# [Requirement A]
From the text on reimbursable expense policies, quote the passage from "6. Reimbursement Timeline" to "and employee satisfaction." word for word.

═════ Excerpt provided ═════

A reimbursable expense policy is the document that defines what qualifies, what’s excluded, how much is allowed, and how the process works from submission to payment. Without it, every reimbursable expense becomes a negotiation.

Here’s what an effective policy covers: 

A reimbursable expense policy should clearly define what expenses qualify for reimbursement, what limits apply, and how reimbursement requests are handled. Clear guidelines help employees spend responsibly and reduce confusion. 

1. Eligible Expense Categories

Specify which business expenses are reimbursable. Common examples include: 

  • Business travel and transportation 
  • Client meals and meetings 
  • Professional training and certifications 
  • Remote work supplies and equipment 
  • Business phone and internet expenses 

2. Spending Limits

Set clear limits to help control costs and ensure consistent reimbursement. Examples: 

  • Meals: Up to $50–$75 per person 
  • Hotels: Up to $200–$300 per night, depending on location 
  • Mileage: Based on the current approved mileage rate 
  • Office supplies: Up to $100 per purchase without additional approval 

3. Pre-Approval Requirements

Some expenses should be approved before the purchase is made, including: 

  • Travel bookings above $500 
  • Conference registrations above $300 
  • Equipment purchases above $250 
  • Software subscriptions or recurring business tools 

4. Documentation Standards

To qualify for reimbursement, employees should provide: 

  • A receipt or invoice 
  • Purchase date 
  • Vendor name 
  • Amount paid 
  • Brief business purpose 

5. Submission Deadlines

Expense claims should be submitted within a specified timeframe, such as: 

  • Within 30 days of the expense date 
  • Within 15 days after completing a business trip 

Timely submissions help maintain accurate financial records and reporting

6. Reimbursement Timeline

Clearly state when employees can expect reimbursement. Common timelines include: 

  • Within 7–14 business days after approval 
  • On the next payroll cycle 
  • According to a weekly or bi-weekly reimbursement schedule 

A defined reimbursement timeline improves transparency and employee satisfaction.

═════ Records provided ═════

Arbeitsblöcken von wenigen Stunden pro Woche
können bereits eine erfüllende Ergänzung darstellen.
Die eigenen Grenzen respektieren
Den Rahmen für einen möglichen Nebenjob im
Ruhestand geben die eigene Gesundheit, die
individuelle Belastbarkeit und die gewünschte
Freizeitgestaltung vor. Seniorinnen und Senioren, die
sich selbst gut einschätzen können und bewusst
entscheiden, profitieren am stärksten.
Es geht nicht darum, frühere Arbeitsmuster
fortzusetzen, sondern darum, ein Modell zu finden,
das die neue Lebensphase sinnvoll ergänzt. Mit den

═════

# [Requirement B]
Print every line of the records above word for word, with nothing changed.

# [Your response A]
6. Reimbursement Timeline

Clearly state when employees can expect reimbursement. Common timelines include: 

  • Within 7–14 business days after approval 
  • On the next payroll cycle 
  • According to a weekly or bi-weekly reimbursement schedule 

A defined reimbursement timeline improves transparency and employee satisfaction.

# [Your response B]
Arbeitsblöcken von wenigen Stunden pro Woche
können bereits eine erfüllende Ergänzung darstellen.
Die eigenen Grenzen respektieren
Den Rahmen für einen möglichen Nebenjob im
Ruhestand geben die eigene Gesundheit, die
individuelle Belastbarkeit und die gewünschte
Freizeitgestaltung vor. Seniorinnen und Senioren, die
sich selbst gut einschätzen können und bewusst
entscheiden, profitieren am stärksten.
Es geht nicht darum, frühere Arbeitsmuster
fortzusetzen, sondern darum, ein Modell zu finden,
das die neue Lebensphase sinnvoll ergänzt. Mit den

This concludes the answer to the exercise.